- **ACTIVITY**:
Determine the number of lines in the listing below in which the word "announced" is present, and state it without comment.

===

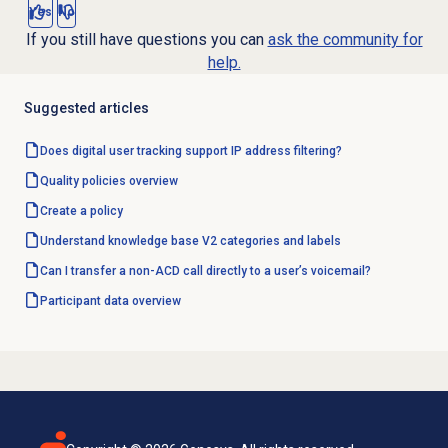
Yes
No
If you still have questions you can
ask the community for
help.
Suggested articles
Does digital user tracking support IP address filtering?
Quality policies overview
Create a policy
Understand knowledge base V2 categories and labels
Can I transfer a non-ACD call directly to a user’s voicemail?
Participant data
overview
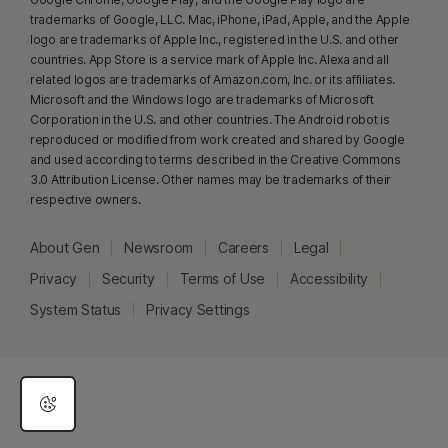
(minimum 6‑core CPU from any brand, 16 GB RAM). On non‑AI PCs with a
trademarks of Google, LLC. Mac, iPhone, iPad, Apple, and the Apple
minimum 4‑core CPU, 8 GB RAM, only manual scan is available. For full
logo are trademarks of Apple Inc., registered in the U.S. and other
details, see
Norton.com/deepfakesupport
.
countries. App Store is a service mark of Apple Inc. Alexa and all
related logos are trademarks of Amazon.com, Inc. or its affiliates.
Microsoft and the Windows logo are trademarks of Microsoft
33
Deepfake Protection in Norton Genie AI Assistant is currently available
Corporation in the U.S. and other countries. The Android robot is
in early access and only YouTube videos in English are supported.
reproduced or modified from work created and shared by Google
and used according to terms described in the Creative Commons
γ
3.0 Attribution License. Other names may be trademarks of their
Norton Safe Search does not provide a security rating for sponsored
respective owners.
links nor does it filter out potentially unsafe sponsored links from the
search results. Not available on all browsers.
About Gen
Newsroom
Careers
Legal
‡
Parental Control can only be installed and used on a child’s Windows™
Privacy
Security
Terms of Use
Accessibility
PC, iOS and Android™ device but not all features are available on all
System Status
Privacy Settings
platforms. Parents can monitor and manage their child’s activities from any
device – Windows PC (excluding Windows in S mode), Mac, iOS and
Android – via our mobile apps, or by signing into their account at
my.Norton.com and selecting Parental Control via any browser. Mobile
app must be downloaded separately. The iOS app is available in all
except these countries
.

===

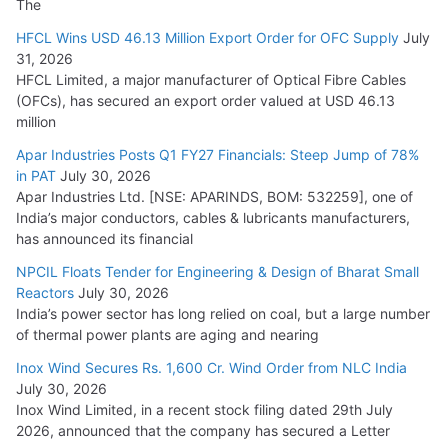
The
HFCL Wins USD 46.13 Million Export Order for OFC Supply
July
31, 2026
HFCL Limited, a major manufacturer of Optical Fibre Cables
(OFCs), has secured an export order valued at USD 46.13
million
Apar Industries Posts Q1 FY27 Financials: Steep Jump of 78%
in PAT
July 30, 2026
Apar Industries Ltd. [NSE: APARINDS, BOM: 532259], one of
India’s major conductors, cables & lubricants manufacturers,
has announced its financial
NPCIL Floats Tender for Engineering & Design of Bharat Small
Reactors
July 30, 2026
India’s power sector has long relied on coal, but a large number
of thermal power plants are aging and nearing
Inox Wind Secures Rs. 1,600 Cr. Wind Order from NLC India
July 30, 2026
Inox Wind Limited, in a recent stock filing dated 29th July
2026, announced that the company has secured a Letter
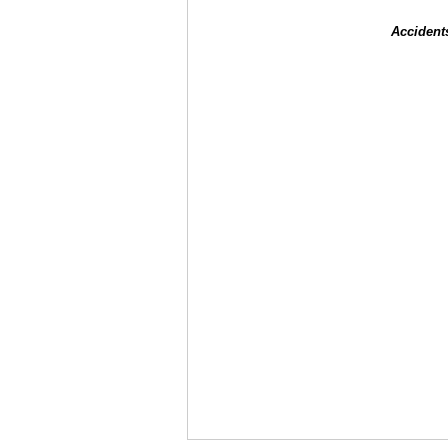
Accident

===

- **FINISHED TASK**:
2